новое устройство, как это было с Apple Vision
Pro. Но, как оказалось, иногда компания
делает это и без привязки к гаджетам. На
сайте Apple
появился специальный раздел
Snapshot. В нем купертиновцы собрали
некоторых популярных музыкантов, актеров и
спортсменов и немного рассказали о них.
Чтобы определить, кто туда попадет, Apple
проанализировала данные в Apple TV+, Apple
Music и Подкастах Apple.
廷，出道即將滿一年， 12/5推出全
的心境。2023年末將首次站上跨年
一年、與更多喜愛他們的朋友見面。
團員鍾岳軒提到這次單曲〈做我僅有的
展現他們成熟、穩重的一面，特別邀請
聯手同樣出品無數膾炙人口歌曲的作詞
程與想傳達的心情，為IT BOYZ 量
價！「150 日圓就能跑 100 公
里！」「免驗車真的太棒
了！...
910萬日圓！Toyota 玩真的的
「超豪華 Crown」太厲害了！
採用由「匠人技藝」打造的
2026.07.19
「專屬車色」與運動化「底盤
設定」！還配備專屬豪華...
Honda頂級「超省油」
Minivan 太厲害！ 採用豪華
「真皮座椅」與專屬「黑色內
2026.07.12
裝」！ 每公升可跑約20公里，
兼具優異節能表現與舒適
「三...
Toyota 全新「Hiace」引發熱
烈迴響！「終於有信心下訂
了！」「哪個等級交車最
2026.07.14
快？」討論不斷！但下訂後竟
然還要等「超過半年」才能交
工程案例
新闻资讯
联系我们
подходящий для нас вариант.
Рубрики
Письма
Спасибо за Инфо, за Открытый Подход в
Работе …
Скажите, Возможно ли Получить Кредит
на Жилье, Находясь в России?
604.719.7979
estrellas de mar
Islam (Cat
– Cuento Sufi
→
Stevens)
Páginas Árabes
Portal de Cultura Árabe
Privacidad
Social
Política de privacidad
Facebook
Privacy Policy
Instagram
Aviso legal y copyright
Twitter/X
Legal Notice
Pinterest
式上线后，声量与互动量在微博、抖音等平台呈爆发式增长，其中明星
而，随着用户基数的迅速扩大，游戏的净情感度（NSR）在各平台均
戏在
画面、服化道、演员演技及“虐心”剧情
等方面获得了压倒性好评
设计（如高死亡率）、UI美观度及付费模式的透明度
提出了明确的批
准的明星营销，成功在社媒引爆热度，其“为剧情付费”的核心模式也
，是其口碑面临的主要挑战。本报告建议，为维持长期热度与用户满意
________________________
■ About this task
Report how many lines of the entries include the word "Toyota", and let the number stand alone.

■ Response area
2